Rabaud's study of cases like Tipula led him to confuse finality with utility Had he referred to paleontology he would have realized that the two concepts do not [always] coincide. An end may be useful, useless, or indifferent. The evolutionary trend may be good, bad, or neutral for the succeeding line. Evolution is indifferent to the survival or demise of the species. Faulty evolution is littered with the bones of its victims. The coexistence of a sound adaptation and a bad one, of useful, indifferent, or harmful characteristics, is one of the facts that demonstrate that the last word does not lie with selection in the world of living things.Do Grasse's examples reveal something about the noise threshold of natural selection? Or do they more often than not reveal that we are too ignorant to recognize what features selection is responding to?

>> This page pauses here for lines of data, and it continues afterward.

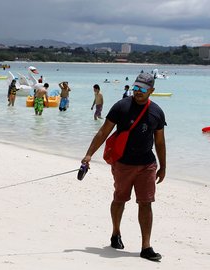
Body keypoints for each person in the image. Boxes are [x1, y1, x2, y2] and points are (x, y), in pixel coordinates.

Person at [81, 73, 166, 262]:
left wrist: (163, 167)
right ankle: (115, 233)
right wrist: (89, 155)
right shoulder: (121, 106)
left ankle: (146, 246)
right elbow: (104, 131)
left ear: (151, 91)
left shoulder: (157, 112)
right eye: (136, 87)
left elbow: (159, 142)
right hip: (123, 164)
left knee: (146, 203)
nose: (138, 92)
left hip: (147, 165)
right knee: (120, 199)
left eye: (143, 89)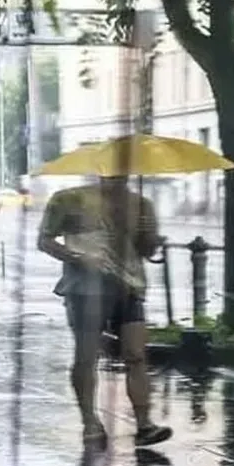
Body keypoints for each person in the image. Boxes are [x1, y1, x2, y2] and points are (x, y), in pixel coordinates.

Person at [38, 176, 173, 448]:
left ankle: (144, 424)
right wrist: (77, 257)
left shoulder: (141, 204)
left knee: (136, 355)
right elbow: (45, 240)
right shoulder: (69, 199)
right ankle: (90, 421)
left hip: (129, 287)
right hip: (85, 289)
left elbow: (146, 250)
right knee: (87, 357)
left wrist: (151, 239)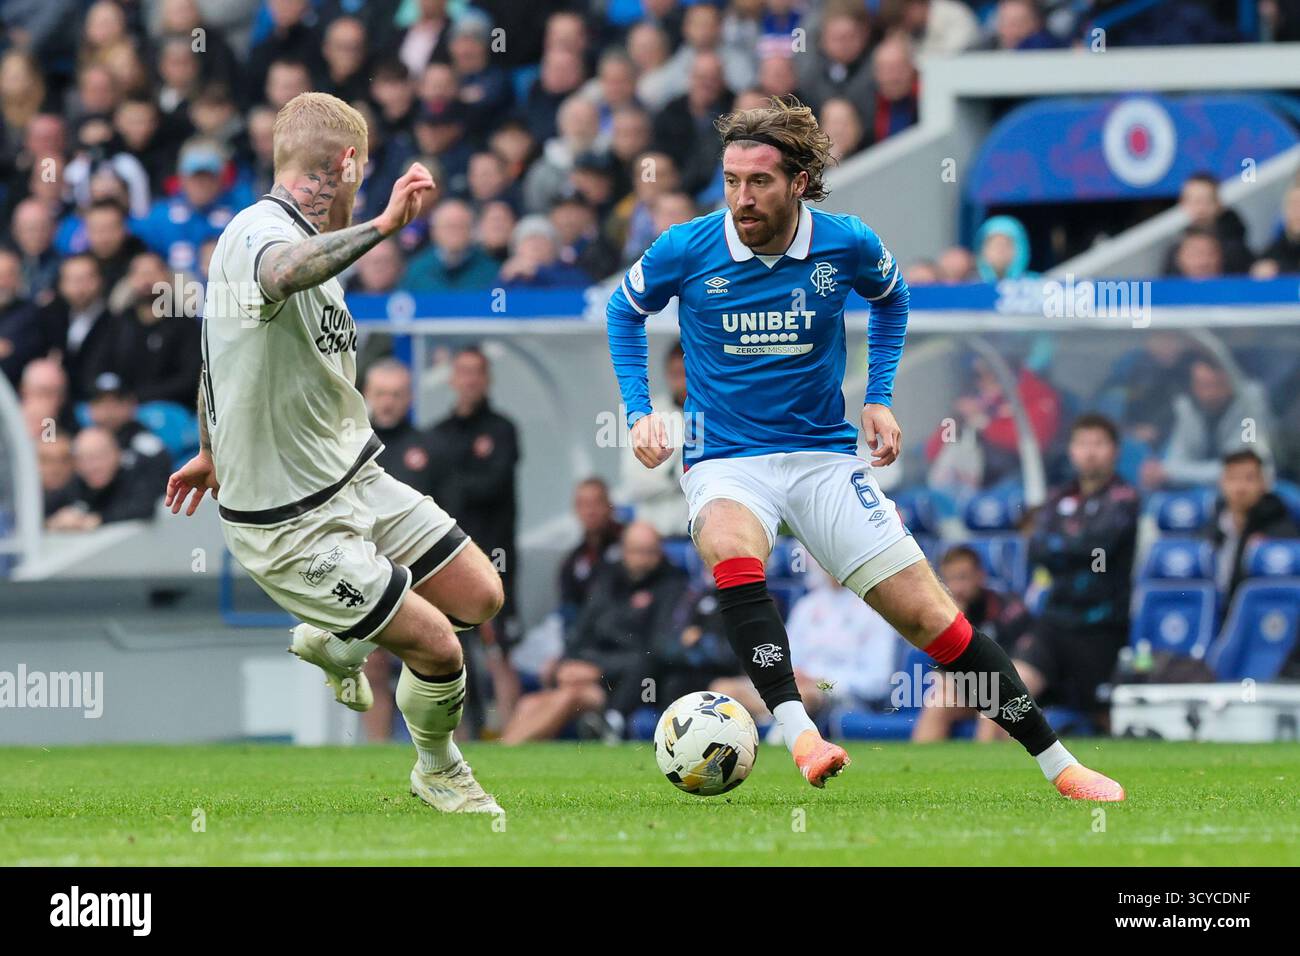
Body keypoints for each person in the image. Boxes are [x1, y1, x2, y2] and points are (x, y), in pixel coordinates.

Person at [605, 96, 1123, 799]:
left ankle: (1061, 767)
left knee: (933, 621)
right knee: (731, 549)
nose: (741, 198)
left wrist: (878, 395)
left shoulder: (845, 241)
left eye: (758, 182)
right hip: (727, 460)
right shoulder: (686, 247)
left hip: (823, 458)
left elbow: (893, 299)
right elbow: (623, 309)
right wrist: (640, 411)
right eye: (730, 181)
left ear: (797, 181)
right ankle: (801, 733)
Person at [164, 92, 504, 814]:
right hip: (289, 523)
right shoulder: (260, 231)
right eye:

If an apparently better adapted snail is outpopulated by another snail in its own environment, are we too ignorant to be making meaningful speculations about the selectionist history of a prehistoric taxon? or are we mostly in the dark about what each organism brings to the table (again, generally in the dark about the features at selection's disposal)?
Many adaptationists would say, "But of course, we must be temporarily ignorant about the adaptations upon which selection is acting!" And most of those who would heroically defend science from "Darwin deniers" would nod their heads vigorously at this, as a reasonable (and useful!) defense against the ever-present dangers of provincial antiscience. In other (i.e. non-political) forums, they might just as well argue that Grasse is citing meaningful evidence for the prevalence of neutral mutations -- which has its own usefulness for protecting Darwinism.
Or they might argue there is really nothing significant about it either way since it could be evidence for either neutrality or for our ignorance or anything in between, underdetermined as it is. That is, the meaning of these examples depends entirely on which pro-selection argument it seems to be good for in a given context.